■ **SUPPLIED PASSAGE**
# RUSTBURG,VA-F-ISABELLA-6YR-#1225851 VERY FRIENDLY



## Myamom (Oct 10, 2005)

Isabella URGENT Appomattox County Dog Pound's Web Page
http://www.humanecampbell.rescuegroups.com/animals/detail?

AnimalID=1225851
Location: Appomattox Animal Control Facility
Name: Isabella URGENT Appomattox County Dog Pound
Status: Available for Adoption (adoption info)
Species: Dog
Breed: German Shepherd Dog (medium coat)
Sex: Female (spayed)
General Potential Size: Large
Current Age: 6 Years (best estimate)
Activity Level: Moderately Active
Indoor or Outdoor: Indoor and Outdoor
Good with People: Very Friendly
Good with Dogs: Yes
Good with Kids: Yes
Housetrained: Yes
Description:
Isabella was brought in to a county pound because, according to her family, she "snapped." I spent some time with Isabella on February 10, a week after she was given up. My assessment is that she is a wonderful, albeit high-strung, German Shepherd who needs a physical exam, to lose 20 pounds, and to be placed in a home with older children and a GSD lover. She moves with the gait of a dog who may have early arthitic problems due to overweight or hip problems. Either issue would be aided with weight loss. This is a lovely girl, in my opinion, and she seemed fine with the older child who was visiting the pound yesterday, as well as other dogs. Apply online to adopt.

■ **DIRECTION**
According to the adoption listing, how much weight does Isabella need to lose? The lines after this point are separate material and unrelated to the adoption listing.

■ **RECORDED DATA**

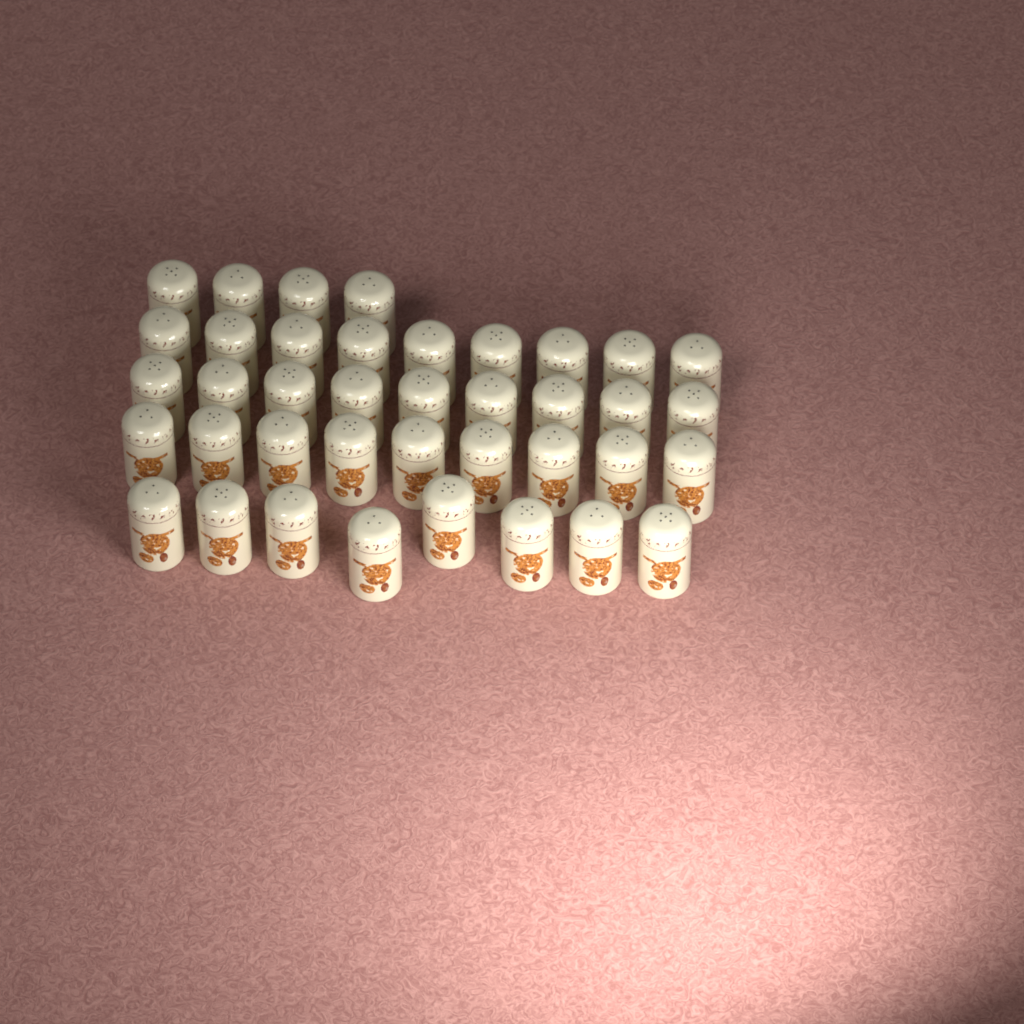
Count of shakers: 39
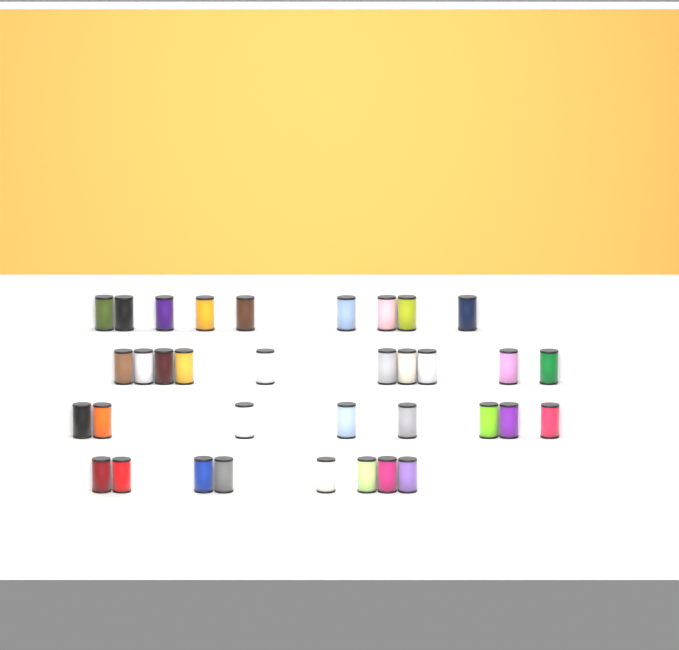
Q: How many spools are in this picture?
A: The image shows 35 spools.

■ **TASK RESULT**
20 pounds.